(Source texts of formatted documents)
----
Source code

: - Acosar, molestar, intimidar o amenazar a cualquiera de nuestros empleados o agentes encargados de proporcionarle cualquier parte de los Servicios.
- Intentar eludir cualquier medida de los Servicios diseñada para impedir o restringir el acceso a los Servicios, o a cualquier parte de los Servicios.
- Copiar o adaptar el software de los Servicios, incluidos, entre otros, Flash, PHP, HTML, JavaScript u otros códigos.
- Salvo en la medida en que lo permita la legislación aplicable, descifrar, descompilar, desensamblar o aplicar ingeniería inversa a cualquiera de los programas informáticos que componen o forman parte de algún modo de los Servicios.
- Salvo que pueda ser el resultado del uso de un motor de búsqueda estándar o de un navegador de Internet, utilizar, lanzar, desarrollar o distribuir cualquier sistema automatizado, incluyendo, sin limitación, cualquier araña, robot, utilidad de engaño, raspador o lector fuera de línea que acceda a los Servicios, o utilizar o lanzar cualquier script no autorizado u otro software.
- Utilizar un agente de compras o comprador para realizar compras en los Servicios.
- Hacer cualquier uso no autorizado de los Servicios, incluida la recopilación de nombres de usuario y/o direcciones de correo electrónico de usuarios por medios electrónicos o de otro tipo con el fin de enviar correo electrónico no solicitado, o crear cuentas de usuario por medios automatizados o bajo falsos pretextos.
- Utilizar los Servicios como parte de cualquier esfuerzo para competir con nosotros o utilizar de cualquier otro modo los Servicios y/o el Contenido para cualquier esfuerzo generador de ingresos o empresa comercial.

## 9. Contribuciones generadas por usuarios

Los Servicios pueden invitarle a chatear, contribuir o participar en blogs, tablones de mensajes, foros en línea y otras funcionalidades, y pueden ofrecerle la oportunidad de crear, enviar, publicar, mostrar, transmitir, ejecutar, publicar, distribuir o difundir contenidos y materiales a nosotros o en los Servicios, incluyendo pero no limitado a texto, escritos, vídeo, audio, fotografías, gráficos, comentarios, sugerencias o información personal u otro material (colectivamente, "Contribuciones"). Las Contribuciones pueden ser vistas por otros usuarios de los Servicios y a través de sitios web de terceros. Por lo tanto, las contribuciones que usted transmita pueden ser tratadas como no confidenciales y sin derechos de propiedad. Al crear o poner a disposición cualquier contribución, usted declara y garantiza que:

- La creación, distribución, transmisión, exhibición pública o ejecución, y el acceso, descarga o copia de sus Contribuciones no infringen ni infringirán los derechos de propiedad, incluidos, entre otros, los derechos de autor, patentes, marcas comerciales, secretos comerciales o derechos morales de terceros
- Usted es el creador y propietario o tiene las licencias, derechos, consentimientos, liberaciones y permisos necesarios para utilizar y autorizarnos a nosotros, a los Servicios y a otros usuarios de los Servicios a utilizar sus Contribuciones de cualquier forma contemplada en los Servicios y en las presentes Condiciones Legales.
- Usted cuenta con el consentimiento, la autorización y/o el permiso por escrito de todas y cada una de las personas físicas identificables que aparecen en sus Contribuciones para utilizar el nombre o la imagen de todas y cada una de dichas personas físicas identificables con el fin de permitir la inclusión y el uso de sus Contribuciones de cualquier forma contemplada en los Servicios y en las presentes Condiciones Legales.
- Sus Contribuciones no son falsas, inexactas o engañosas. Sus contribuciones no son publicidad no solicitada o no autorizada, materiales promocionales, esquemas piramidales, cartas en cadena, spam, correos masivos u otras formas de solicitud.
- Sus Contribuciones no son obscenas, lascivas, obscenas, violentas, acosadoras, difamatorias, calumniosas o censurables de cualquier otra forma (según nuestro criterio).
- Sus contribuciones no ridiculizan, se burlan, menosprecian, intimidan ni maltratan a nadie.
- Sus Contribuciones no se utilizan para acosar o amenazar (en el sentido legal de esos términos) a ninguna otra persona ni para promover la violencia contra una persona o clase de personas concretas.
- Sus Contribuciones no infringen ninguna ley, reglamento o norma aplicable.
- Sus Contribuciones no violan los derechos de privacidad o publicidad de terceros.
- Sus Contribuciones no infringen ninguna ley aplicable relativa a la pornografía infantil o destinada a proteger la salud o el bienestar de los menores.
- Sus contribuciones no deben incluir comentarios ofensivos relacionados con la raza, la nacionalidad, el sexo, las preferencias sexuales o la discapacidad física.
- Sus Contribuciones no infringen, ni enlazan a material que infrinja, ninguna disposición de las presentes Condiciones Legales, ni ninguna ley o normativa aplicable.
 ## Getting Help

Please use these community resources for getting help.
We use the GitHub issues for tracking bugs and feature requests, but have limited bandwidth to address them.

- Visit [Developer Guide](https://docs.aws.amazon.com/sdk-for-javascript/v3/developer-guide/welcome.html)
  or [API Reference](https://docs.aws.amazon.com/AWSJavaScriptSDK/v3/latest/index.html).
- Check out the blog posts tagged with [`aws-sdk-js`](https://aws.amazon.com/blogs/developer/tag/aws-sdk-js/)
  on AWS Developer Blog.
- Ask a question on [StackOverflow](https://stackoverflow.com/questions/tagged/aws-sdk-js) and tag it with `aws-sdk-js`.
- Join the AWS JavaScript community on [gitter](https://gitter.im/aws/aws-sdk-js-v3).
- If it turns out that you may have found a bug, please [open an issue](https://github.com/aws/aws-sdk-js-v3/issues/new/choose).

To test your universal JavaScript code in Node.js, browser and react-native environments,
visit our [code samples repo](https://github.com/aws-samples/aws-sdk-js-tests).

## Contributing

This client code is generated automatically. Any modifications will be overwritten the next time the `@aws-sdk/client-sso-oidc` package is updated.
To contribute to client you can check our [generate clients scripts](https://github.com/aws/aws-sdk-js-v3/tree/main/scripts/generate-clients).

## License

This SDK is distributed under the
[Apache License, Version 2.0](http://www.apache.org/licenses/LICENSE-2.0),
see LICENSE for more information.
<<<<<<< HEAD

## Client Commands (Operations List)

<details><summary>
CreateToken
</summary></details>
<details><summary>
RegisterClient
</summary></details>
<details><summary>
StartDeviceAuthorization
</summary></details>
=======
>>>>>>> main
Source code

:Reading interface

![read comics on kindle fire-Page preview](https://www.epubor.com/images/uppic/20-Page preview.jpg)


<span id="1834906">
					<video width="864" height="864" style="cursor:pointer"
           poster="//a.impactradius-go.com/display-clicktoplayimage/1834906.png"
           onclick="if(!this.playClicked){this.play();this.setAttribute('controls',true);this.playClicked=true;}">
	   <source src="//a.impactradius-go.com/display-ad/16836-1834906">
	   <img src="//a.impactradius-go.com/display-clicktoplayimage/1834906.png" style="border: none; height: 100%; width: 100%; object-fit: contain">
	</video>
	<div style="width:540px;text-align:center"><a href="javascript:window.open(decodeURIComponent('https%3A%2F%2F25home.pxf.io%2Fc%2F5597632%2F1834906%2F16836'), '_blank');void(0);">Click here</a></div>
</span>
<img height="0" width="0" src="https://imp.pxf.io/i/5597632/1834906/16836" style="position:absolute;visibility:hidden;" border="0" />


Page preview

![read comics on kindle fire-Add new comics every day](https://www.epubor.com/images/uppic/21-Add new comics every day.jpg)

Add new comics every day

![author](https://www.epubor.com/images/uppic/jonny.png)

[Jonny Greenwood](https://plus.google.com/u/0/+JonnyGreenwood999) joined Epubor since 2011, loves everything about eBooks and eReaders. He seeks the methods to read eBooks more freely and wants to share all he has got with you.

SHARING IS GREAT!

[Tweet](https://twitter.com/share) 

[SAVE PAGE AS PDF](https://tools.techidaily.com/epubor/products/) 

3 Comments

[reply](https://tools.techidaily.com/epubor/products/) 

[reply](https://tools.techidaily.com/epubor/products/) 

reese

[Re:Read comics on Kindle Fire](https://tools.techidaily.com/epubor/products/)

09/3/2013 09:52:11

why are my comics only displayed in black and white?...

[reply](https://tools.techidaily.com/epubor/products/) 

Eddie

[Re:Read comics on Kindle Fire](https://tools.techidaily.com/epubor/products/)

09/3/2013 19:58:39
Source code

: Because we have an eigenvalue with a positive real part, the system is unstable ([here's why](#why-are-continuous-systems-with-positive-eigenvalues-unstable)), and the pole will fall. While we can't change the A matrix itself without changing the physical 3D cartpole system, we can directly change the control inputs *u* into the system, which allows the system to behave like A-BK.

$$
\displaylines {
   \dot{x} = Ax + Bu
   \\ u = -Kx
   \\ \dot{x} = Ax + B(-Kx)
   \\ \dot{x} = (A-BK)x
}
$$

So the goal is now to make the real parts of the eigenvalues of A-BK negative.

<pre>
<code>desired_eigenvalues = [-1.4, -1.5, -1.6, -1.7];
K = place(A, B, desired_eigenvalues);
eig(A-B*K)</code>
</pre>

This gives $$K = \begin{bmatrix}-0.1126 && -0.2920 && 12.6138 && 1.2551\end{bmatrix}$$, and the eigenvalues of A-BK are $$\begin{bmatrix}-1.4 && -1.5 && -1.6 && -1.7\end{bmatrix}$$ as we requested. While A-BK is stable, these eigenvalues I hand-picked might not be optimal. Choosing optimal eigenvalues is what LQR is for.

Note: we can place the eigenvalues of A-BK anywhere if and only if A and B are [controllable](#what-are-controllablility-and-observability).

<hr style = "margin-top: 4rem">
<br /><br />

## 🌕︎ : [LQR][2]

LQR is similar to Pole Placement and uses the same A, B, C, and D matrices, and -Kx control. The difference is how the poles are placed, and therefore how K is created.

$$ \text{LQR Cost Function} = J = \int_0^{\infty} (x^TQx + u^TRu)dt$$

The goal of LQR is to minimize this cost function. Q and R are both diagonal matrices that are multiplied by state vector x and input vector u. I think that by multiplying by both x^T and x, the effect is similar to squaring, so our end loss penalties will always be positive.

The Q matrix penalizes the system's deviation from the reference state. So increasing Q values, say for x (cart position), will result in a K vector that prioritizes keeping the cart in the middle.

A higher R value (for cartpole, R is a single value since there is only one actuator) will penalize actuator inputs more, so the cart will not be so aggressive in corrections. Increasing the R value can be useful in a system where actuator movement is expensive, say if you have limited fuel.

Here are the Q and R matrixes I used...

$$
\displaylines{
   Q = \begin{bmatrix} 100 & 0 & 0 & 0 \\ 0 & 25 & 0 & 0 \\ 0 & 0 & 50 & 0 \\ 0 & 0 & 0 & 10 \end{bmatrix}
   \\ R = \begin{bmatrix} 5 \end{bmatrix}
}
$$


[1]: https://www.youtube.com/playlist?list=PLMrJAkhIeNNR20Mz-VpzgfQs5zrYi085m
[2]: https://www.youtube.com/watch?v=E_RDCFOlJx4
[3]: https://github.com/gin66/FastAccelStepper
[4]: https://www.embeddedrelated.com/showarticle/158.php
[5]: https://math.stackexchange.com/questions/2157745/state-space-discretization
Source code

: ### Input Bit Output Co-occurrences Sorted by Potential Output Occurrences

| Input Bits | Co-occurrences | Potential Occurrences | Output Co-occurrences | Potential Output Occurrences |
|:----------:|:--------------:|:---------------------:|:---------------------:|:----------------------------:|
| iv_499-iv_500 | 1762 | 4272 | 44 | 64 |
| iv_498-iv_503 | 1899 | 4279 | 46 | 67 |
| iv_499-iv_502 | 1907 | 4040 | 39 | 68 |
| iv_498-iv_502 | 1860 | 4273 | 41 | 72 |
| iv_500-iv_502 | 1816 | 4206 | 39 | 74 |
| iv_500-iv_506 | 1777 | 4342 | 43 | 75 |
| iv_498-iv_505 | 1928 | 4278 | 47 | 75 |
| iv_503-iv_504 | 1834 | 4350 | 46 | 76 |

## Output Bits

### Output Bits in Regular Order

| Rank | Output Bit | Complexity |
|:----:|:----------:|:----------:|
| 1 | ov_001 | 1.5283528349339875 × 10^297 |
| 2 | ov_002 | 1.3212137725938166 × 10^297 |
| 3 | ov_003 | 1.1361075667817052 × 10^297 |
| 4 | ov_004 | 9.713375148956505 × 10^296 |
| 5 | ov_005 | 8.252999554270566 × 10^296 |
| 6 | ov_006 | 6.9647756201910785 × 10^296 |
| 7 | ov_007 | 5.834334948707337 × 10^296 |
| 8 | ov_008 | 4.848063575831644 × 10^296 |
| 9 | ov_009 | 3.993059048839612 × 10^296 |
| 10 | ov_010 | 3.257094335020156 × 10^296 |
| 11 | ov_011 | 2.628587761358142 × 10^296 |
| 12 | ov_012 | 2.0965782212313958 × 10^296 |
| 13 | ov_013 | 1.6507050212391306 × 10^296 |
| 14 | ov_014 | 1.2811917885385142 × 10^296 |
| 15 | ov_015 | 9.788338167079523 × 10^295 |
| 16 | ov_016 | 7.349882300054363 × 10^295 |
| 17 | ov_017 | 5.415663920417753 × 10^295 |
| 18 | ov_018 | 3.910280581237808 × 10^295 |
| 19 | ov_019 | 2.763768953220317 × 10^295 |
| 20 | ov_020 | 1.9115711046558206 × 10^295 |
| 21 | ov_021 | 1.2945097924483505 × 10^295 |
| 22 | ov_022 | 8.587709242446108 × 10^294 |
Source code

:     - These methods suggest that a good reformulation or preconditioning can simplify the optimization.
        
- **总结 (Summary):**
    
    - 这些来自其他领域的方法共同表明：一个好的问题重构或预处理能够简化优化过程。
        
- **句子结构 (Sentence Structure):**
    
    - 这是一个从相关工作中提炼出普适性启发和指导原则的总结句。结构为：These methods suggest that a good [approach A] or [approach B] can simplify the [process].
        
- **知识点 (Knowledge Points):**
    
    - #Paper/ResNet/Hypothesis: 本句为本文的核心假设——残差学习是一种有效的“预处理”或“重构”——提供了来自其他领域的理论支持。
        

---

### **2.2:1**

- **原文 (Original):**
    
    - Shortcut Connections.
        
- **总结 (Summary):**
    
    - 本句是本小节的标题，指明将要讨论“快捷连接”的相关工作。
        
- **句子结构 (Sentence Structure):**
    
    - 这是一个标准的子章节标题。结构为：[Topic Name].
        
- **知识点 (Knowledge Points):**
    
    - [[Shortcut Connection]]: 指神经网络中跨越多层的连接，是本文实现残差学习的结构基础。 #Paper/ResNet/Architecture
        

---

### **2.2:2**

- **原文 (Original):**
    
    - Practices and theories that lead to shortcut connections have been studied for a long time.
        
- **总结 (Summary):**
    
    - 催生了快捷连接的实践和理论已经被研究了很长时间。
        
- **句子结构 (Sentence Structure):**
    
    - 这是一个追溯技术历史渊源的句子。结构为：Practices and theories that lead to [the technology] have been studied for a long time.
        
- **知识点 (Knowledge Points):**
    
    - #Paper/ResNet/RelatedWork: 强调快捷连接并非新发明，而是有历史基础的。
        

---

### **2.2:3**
----
What is being asked: Given the data above, transcribe exactly the lines from the one containing "- Sus Contribuciones no infringen ninguna ley, reglamento" down to the one containing "To test your", and no others.

Answer below:
- Sus Contribuciones no infringen ninguna ley, reglamento o norma aplicable.
- Sus Contribuciones no violan los derechos de privacidad o publicidad de terceros.
- Sus Contribuciones no infringen ninguna ley aplicable relativa a la pornografía infantil o destinada a proteger la salud o el bienestar de los menores.
- Sus contribuciones no deben incluir comentarios ofensivos relacionados con la raza, la nacionalidad, el sexo, las preferencias sexuales o la discapacidad física.
- Sus Contribuciones no infringen, ni enlazan a material que infrinja, ninguna disposición de las presentes Condiciones Legales, ni ninguna ley o normativa aplicable.
 ## Getting Help

Please use these community resources for getting help.
We use the GitHub issues for tracking bugs and feature requests, but have limited bandwidth to address them.

- Visit [Developer Guide](https://docs.aws.amazon.com/sdk-for-javascript/v3/developer-guide/welcome.html)
  or [API Reference](https://docs.aws.amazon.com/AWSJavaScriptSDK/v3/latest/index.html).
- Check out the blog posts tagged with [`aws-sdk-js`](https://aws.amazon.com/blogs/developer/tag/aws-sdk-js/)
  on AWS Developer Blog.
- Ask a question on [StackOverflow](https://stackoverflow.com/questions/tagged/aws-sdk-js) and tag it with `aws-sdk-js`.
- Join the AWS JavaScript community on [gitter](https://gitter.im/aws/aws-sdk-js-v3).
- If it turns out that you may have found a bug, please [open an issue](https://github.com/aws/aws-sdk-js-v3/issues/new/choose).

To test your universal JavaScript code in Node.js, browser and react-native environments,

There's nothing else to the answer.